Amazon S3 connector

Edited

You need an AWS account to use the Amazon S3 connector.

The Amazon S3 connector retrieves content from a file stored in an AWS S3 bucket.

There are two ways to authenticate and authorize such a request on the Opendatasoft platform: IAM role and AWS signature v4. If the latter is easier to set up, we recommend the former as it allows you to set up fine-grained access to the resources on your AWS account.

IAM role authentication

Create the connection

In your backoffice, click Catalog > Connections and click the Add connection button.

Select the Amazon S3 connection type and choose the IAM role authentication method.

Choose the region of the bucket you want to access and click on Validate.

Notice that the connection is created but is not valid. This is because the connection is not yet authorized to assume a role on your AWS account.

We will fix this by creating a role on your AWS account and update the connection with the ARN (Amazon Resource Name) that is the identifier of this role.

Create the role in your AWS account using the AWS console

Go to the AWS account that is responsible for the bucket hosting the file you want to upload on the platform.

Go to services -> IAM or search for “IAM” in the search bar.

In the left navigation menu, go to Roles and click on the Create Role button in the upper right corner.

We will now create the role that will authorize the Opendatasoft’s external AWS account of your connection to access your bucket.

As in the following, select the “AWS Account” trusted entity. Then select “another AWS account” and fill the “Account ID” field with the "ods_aws_account_id" returned in the newly created connection.

In the Option, click on Require external ID and copy paste the "external_id" of the connection in the field.

Click Next.

This will generate a trusted identity object like the following that allows external account with account number 000000000000 to assume the role using the external ID ods-mvdomain-2fa5c43c-35bf-4e1a-8da5-45f7cd8b4f6c.

{
    "Version": "2012-10-17",
    "Statement": [
        {
            "Effect": "Allow",
            "Principal": {
                "AWS": "arn:aws:iam::000000000000:root"
            },
            "Action": "sts:AssumeRole",
            "Condition": {
                "StringEquals": {
                    "sts:ExternalId": "ods-mvdomain-2fa5c43c-35bf-4e1a-8da5-45f7cd8b4f6c"
                }
            }
        }
    ]
}

Now you can associate any permission you want on that role. However, we advise you to give the minimum permission to access the files on your bucket.

To do so, you can create a custom policy to implement a fine grained permission. For example, the following policy only give access to the file test.csv in the mybucket S3 bucket.

{
    "Version": "2012-10-17",
    "Statement": [
        {
            "Effect": "Allow",
            "Action": ["s3:GetObject"],
            "Resource": "arn:aws:s3:::mybucket/test.csv"
        }
    ]
}

You will find several examples of policies in the AWS documentation: User and role policy examples - Amazon Simple Storage Service.

Then click Next.

Give a title to your role. You can also provide a description and tags.

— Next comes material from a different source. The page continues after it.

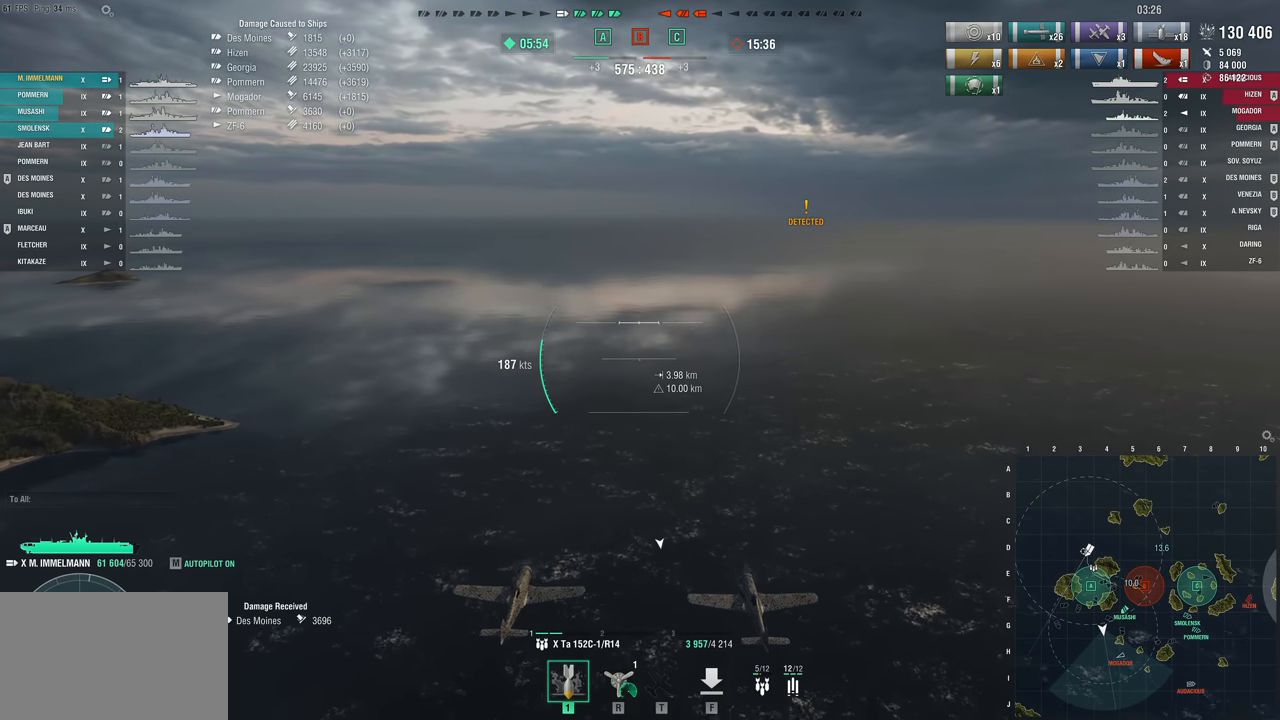
{"keys": ["w"], "mouse_move": "left", "events": [[450, "w", "down"]]}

Click on Create role in the bottom-right corner.

You should be redirected to the list of roles.

Update the connection with the role ARN

In the list of roles in your AWS console (i.e., IAM service and Role in the left navigation menu), click on your newly created role.

You will find the the role's ARN in the center of the screen. It should contain your AWS account number and the name of your role (e.g., arn:aws:iam::061258320951:role/ODSRoleAuthMyDomain).

Copy the ARN of your role, update your invalid Amazon S3 connection that you created previously with this ARN and validate.

The platform will check that the connection is valid by querying your AWS account.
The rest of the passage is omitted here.